К себе Наровчатов относился с большим простодушием.
У него было характерное произношение: твердое «ш» перед гласными он произносил почти как «ф». Это придавало особое обаяние его речи, придавало воздушность и сочность его прекрасному говору.
— Послуфай, брат,— часто начинал он разговоры со мной.
В годы нечастых наших встреч он особенно любил предаваться воспоминаниям нашей юности, к которым был нежно привязан. Он детально помнил разговоры, случаи и происшествия ифлийского периода нашей жизни, считал это нашим личным достоянием и не любил, чтобы посторонние мешали ему вспоминать.
Однажды, когда мы вдвоем сидели за столиком в ресторане ЦДЛ и Сергей наслаждался пиром памяти, к нам подсел поэт тоже ифлийского происхождения, но следующей генерации и вторгся в речь Наровчатова с какими-то уточнениями и дополнениями.
— Алё! Молчать! — вдруг закричал Наровчатов.
Поэт обиделся. Он решил, что на него накричал секретарь Союза.
Часто улыбался. А вот смеха, хохота его не помню. Скорей посмеивался, пофыркивал, часто при этом приговаривая. Смеялся не во вне, а как бы внутрь себя, не смешному слову или происшествию, а чему-то своему.

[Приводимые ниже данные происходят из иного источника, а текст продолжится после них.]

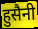
हुसैनी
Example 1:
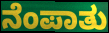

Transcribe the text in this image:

ನೆಂಪಾತು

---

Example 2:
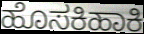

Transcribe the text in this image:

ಹೊಸಕಿಹಾಕಿ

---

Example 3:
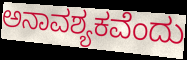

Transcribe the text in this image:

ಅನಾವಶ್ಯಕವೆಂದು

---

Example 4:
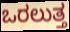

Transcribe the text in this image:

ಒರಲುತ್ತ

В разговоре то, что не затрагивало его, скользило по поверхности. Всегда поворачивал разговор к тому, что его интересовало.
Любил, когда мысль ветвится, расширяется до беспредельности, но не перебрасывается на что-то другое. В основе своей был серьезен. Оттого любил разговаривать с И. Крамовым, который тоже был упорен в мысли.
С Крамовым он дружил на год дольше, чем со мной. Отношения их были в чем-то похожи на наши. Крамов, однако, позволял себе на него сердиться.
* * *Правильностью черт и фигурой Сергей больше походил на отца, выражением лица — на мать. Из-за густых бровей и немногословности отец на первый взгляд казался суровым. На самом деле он был человек мягкий и добрый. Сам Сергей писал о его природной интеллигентности. Лидия Яковлевна отличалась яркостью характера и живостью в разговоре. Она ревниво, с большим честолюбием и твердостью любила сына.